D’autre part, à y regarder d’un peu près, les quelques élèves qui ont du mal à entrer normalement dans les apprentissages, dans le cas même où ceux-ci s’avèrent efficaces pour tous leurs camarades, exhibent les préjudices sensoriels, moteurs, ou psychiques inhérents aux aléas des existences individuelles. La seule façon de faire avec eux consiste à mener de front une prise en charge par des professionnels spécialistes de ces préjudices, et un apprentissage persévérant. On ne peut que souhaiter une amélioration de la prévention de ces préjudices dans les populations défavorisées, qui permettrait aux intéressés d’apprendre aussi normalement que leurs camarades ; mais un démarrage plus précoce des apprentissages proprement dits serait dépourvu de sens [2]. Rappelons d’ailleurs qu’en Finlande, réputée pour ses excellents résultats en ce domaine, l’apprentissage du lire-écrire ne démarre pas avant… sept ans.

École-entreprise ou école commune ?

Reste enfin les préconisations dont on peut penser qu’elles constituent l’objectif qui compte véritablement pour les protagonistes d’un institut qui se veut le chantre des thèses néo-libérales, celles qui visent à transformer chaque école primaire en entreprise et le directeur en chef d’entreprise en concurrence pour recruter les meilleurs enseignants sur le marché du travail éducatif.

La mise en concurrence des établissements scolaires a accompagné, depuis le gouvernement Rocard à la fin des années 1980, la montée en puissance des idées néo-libérales et de la thèse que ce qu’on ne pouvait en France privatiser du service public, s’agissant notamment de l’éducation nationale, devait néanmoins se voir doté de règles de fonctionnement les plus proches possibles d’un fonctionnement marchand.
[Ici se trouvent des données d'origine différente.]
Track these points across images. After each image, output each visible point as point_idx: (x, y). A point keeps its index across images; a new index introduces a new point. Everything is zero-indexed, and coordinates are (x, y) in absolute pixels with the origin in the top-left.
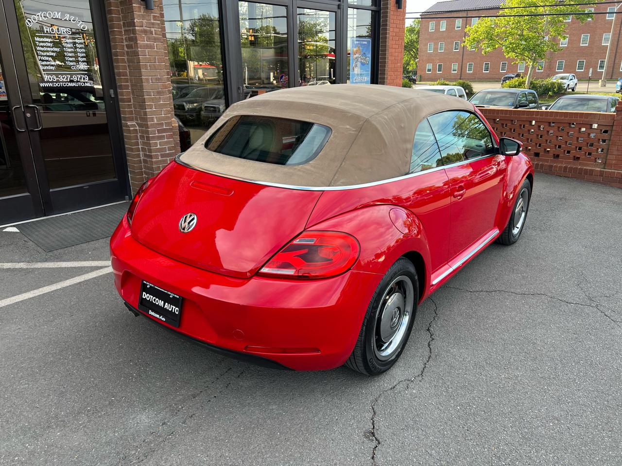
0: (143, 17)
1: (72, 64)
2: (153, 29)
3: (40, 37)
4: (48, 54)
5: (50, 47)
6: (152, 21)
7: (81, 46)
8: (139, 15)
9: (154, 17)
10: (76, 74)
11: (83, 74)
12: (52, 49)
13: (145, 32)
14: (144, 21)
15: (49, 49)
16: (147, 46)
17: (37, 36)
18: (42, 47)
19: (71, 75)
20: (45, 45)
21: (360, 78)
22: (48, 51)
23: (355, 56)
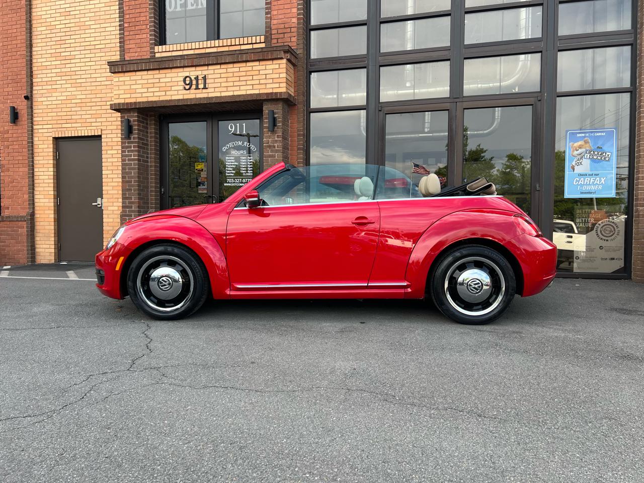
0: (270, 137)
1: (243, 172)
2: (276, 145)
3: (228, 156)
5: (233, 162)
6: (276, 139)
8: (267, 136)
9: (278, 135)
10: (245, 178)
11: (250, 178)
12: (234, 164)
13: (270, 147)
14: (270, 140)
15: (232, 164)
16: (270, 156)
17: (227, 156)
18: (229, 162)
19: (242, 179)
20: (230, 161)
21: (587, 180)
22: (231, 165)
23: (576, 153)
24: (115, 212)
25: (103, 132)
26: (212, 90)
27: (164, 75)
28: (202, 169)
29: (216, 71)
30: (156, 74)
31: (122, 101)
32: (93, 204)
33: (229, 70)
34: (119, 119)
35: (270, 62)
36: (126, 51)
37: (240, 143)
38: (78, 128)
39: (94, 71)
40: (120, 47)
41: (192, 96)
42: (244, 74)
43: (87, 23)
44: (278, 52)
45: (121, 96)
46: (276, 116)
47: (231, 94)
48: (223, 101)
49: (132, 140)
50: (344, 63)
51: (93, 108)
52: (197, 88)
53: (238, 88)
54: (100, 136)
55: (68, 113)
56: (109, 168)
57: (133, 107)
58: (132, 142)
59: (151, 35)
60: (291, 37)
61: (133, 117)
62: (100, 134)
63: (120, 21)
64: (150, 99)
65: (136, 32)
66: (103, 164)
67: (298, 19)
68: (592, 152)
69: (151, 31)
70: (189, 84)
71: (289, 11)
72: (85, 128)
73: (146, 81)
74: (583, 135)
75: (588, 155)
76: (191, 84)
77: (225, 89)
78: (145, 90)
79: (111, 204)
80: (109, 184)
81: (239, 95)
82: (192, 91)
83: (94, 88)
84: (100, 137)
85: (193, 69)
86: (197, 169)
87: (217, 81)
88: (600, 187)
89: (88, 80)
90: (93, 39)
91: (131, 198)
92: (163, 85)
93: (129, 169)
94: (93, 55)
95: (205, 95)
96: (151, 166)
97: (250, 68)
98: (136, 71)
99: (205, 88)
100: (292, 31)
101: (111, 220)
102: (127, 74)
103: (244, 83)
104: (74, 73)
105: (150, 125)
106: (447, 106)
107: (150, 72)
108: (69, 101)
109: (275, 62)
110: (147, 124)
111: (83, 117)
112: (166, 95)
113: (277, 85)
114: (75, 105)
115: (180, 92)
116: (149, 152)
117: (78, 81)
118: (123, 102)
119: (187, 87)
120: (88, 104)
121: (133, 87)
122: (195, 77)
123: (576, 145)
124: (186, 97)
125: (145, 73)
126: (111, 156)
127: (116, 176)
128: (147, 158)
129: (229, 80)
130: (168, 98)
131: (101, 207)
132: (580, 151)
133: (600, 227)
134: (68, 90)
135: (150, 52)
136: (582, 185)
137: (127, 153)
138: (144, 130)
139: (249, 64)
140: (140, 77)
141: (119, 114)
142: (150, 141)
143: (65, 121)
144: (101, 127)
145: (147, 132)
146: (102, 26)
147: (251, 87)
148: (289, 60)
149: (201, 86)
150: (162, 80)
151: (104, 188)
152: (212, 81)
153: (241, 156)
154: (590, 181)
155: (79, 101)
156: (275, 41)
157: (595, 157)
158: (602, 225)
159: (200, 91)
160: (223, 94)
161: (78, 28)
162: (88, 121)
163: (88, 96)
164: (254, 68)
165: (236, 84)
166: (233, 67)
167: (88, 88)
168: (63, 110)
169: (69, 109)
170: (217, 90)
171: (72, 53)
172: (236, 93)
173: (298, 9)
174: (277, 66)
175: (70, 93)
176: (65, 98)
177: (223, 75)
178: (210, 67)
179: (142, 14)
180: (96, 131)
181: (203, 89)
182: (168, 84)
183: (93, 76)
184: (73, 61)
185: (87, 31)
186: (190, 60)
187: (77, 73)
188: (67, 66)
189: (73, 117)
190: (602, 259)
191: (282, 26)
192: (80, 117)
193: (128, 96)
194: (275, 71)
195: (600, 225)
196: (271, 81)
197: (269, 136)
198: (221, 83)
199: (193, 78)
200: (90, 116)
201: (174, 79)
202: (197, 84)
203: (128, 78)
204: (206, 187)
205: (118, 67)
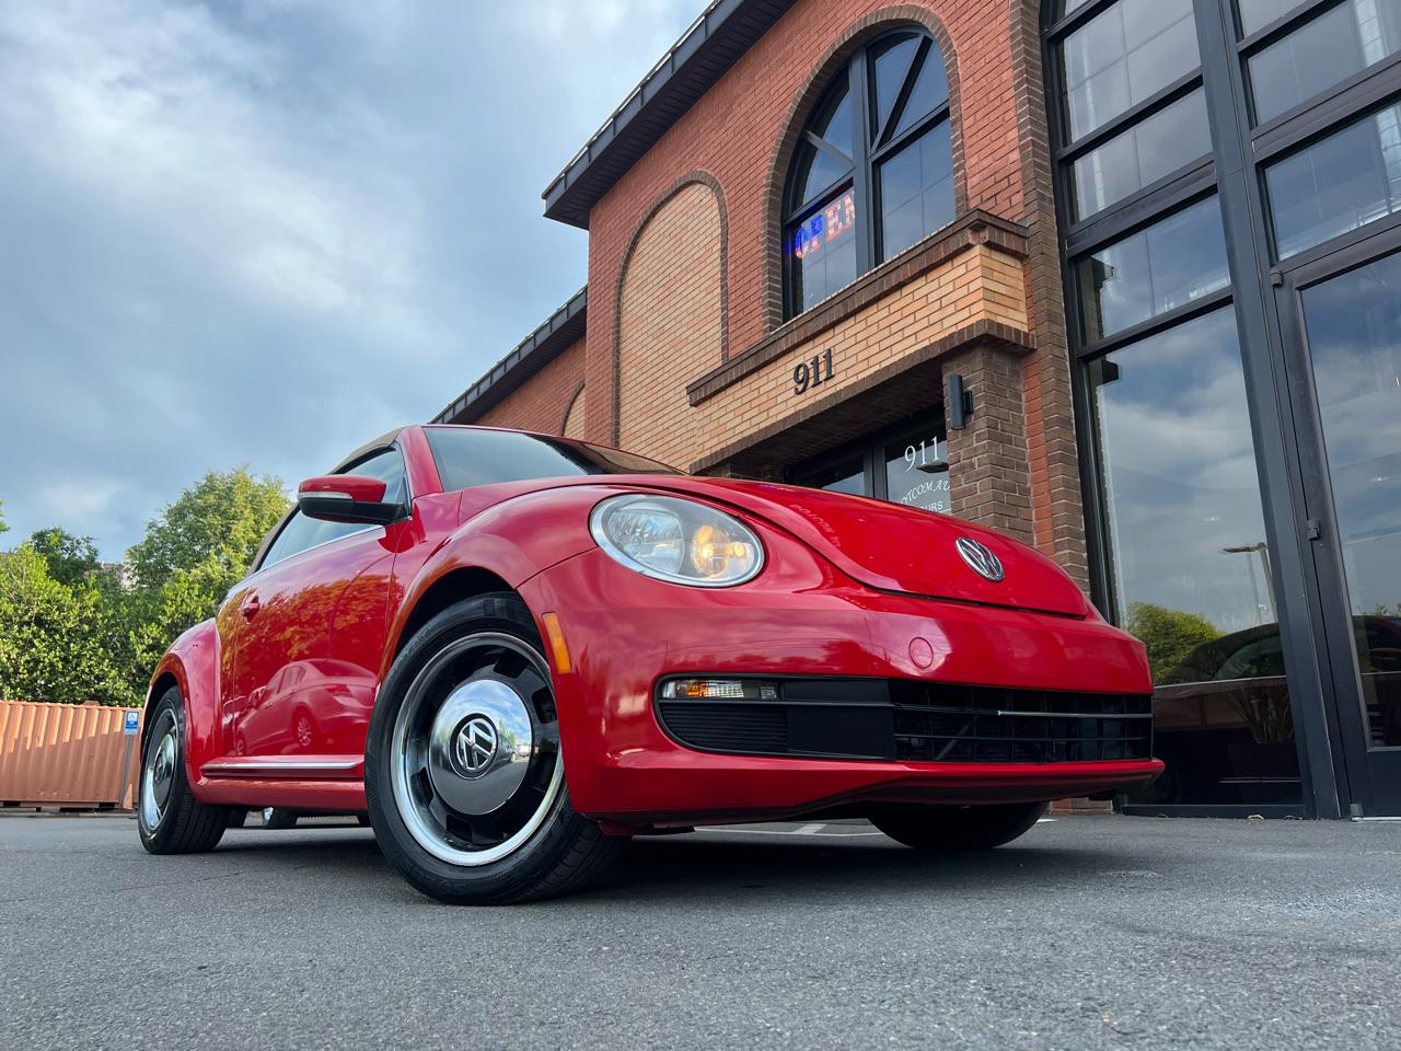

Cette politique a fait l’objet de critiques pertinentes et vigoureuses [3], mais on n’a peut-être pas prêté une attention suffisante au fait que la mise en concurrence des établissements scolaires avait surtout pour effet, du point de vue de la « lutte contre l’échec scolaire » dont se réclame l’Institut Montaigne, d’intensifier la concurrence entre les familles et les élèves eux-mêmes pour la réalisation des meilleurs parcours scolaires.
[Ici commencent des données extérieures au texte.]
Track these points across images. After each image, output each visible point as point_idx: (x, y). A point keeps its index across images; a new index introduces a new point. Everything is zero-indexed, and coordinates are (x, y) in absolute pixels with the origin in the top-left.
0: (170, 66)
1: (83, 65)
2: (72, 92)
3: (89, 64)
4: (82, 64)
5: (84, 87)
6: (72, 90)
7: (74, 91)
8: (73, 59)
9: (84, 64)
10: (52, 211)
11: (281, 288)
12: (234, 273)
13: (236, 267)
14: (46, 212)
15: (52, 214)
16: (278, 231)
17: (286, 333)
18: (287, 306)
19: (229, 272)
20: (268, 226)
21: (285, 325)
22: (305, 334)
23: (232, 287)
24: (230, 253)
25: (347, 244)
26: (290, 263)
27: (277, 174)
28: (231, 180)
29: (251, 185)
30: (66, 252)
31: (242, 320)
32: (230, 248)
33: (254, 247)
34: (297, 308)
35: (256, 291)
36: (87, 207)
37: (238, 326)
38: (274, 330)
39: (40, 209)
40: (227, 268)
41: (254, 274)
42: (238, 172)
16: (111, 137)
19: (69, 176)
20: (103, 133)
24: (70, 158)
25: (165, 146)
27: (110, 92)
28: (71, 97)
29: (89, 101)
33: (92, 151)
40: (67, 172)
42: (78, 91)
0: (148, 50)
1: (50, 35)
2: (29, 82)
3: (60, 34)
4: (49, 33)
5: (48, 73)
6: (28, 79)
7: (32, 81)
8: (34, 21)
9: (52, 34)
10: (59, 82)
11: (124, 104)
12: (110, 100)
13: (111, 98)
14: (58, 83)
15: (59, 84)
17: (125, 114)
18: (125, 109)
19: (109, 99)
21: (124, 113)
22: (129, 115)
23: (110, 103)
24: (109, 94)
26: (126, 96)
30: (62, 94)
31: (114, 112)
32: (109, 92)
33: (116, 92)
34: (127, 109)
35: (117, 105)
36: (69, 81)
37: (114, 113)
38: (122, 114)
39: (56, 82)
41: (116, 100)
Or la mise en concurrence des élèves ne doit rien à la vague néo-libérale des dernières décennies, et tout aux structures de l’école unique à la française mise en place dans les années 1960/1970. Et ce qu’un demi siècle de recherches internationales sur les inégalités scolaires met en évidence, c’est la très forte contribution du caractère concurrentiel de l’école unique à la production des inégalités scolaires et à leur ampleur, peu modifiée d’ailleurs depuis les années 1960. Au point qu’il paraisse raisonnable de considérer qu’il n’y aura de démocratisation scolaire significative en France qu’à la double condition conjointe : d’abolition de toute mise en concurrence des élèves ; et d’amélioration très sensible de l’efficacité des dispositifs pédagogiques, dans le cadre de ce que l’on pourrait appeler non plus une école unique, mais une école commune.
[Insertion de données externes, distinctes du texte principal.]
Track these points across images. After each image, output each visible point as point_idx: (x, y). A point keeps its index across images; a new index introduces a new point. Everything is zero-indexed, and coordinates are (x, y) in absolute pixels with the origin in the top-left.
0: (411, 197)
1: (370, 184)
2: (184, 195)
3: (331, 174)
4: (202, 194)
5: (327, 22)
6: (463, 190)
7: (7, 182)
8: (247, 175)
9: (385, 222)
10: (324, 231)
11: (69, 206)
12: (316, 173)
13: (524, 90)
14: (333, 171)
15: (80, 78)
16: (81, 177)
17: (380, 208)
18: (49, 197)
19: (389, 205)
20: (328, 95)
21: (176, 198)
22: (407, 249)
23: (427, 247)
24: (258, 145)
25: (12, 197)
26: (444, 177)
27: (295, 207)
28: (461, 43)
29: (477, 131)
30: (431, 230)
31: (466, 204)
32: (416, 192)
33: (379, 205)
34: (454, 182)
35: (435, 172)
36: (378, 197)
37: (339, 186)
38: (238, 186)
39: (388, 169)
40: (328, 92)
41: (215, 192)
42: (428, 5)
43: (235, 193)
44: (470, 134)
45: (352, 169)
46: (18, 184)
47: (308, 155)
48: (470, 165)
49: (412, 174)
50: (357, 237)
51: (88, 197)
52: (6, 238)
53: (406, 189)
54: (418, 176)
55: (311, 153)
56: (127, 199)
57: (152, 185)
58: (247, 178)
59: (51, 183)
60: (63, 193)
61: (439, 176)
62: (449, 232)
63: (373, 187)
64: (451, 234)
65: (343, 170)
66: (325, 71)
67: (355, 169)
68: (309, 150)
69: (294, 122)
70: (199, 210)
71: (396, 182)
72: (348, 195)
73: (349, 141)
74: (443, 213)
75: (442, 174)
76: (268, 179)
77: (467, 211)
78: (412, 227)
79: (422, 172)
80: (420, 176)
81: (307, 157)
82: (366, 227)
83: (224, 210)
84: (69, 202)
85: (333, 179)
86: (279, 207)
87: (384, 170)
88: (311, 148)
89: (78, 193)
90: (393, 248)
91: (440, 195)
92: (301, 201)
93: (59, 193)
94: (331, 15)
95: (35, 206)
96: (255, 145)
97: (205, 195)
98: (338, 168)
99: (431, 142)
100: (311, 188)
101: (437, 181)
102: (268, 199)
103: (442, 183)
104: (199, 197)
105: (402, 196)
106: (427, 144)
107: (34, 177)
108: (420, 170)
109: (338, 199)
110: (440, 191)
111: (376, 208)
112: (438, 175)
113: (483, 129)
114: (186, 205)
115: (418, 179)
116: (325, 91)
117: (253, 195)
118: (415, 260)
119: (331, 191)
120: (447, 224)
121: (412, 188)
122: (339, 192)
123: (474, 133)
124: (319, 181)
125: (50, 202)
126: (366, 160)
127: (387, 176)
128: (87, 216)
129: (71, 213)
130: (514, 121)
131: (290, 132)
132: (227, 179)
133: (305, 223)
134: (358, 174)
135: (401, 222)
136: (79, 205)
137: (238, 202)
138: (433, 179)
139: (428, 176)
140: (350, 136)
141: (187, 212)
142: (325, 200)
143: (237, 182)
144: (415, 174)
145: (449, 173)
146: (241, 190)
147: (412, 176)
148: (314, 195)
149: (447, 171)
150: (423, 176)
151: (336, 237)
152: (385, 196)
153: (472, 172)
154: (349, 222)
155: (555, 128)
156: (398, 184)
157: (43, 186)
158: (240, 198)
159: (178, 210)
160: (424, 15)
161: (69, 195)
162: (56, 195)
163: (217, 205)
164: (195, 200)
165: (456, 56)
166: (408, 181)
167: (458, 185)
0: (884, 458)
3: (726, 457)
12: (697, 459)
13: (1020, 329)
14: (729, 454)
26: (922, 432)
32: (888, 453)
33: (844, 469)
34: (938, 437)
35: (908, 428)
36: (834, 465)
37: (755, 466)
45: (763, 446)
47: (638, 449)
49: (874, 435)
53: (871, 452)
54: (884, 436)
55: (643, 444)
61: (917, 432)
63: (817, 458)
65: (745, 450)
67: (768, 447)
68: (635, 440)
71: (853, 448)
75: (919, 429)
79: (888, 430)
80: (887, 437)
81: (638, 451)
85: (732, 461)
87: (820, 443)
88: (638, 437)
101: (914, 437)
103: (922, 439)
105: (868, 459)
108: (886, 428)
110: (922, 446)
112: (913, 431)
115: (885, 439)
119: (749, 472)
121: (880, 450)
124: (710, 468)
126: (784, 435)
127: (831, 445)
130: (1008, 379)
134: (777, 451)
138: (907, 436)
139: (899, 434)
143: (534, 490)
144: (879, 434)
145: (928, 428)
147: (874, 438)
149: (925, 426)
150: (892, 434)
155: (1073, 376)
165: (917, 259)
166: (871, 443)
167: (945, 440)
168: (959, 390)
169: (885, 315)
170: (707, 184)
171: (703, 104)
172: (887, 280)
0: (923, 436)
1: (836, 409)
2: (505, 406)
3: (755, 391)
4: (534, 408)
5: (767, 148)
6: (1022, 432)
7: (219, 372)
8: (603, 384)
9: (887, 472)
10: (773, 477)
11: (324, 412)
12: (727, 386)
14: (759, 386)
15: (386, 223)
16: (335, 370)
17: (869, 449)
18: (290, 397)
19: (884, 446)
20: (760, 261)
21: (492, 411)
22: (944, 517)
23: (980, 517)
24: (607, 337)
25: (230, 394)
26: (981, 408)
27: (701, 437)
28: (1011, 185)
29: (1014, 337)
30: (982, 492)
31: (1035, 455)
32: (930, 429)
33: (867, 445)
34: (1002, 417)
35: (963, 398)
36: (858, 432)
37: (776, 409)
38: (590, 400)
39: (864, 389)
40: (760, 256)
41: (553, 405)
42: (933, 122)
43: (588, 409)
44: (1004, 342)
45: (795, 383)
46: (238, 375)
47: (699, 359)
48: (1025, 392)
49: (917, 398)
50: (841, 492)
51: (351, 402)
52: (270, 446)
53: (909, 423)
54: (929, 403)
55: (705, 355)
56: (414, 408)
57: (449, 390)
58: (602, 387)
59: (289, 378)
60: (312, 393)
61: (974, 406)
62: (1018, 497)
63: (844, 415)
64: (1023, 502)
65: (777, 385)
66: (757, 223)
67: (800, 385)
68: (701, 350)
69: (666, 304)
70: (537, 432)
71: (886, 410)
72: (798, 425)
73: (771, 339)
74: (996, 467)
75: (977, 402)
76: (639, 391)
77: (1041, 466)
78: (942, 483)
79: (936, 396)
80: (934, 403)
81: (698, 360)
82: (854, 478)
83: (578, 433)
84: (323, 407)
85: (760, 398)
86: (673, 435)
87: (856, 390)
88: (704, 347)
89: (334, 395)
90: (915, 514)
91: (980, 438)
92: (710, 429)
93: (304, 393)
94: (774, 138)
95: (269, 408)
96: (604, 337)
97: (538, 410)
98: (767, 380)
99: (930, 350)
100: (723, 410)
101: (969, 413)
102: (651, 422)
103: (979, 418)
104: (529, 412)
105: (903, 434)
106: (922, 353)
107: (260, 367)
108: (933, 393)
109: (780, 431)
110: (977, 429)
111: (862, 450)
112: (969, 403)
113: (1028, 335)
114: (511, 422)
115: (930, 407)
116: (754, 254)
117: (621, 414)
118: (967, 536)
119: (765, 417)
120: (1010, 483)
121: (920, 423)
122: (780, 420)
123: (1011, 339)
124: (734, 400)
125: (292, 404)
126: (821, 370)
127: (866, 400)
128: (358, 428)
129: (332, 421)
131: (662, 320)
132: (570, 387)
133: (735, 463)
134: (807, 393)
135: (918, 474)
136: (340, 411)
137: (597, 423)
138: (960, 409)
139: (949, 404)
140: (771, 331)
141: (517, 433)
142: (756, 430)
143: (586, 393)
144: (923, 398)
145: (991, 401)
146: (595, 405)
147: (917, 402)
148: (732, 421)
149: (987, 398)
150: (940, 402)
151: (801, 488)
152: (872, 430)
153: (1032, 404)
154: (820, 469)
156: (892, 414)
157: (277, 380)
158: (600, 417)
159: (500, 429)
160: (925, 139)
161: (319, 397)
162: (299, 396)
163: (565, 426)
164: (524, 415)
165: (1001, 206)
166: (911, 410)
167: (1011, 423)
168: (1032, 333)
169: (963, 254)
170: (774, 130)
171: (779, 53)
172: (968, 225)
Autant dire que « vaincre l’échec scolaire » ne requiert pas une extension de la concurrence entre les élèves à la concurrence entre les établissements, mais à l’opposé une éradication radicale du principe même de la concurrence au sein d’un service public d’éducation nationale structuré autour d’un véritable tronc commun, au sein duquel on ne pratiquerait plus la notation des élèves, instrument sine qua non de leur mise en concurrence [4]


[1On pourra se reporter, pour des données précises sur les parcours scolaires selon l’origine sociale, à l’ouvrage de Tristan Poullaouec, Le Diplôme, arme des faibles, La Dispute, Paris, 2010

[2On pourra se reporter, pour une étude de cas sur l’apprentissage efficace du lire-écrire et une réflexion sur la minorité d’élèves en difficulté, au site internet des Lettres bleues, rubrique « L’inauguration », voir notamment : Avril : comment ça va le printemps ?.

[3Cf. notamment Christian Laval, L’école n’est pas une entreprise, La Découverte, Paris, 2004.

[4Pour une réflexion sur les modalités de l’école commune, voir sur ce site, dans la rubrique Perspectives : article 66.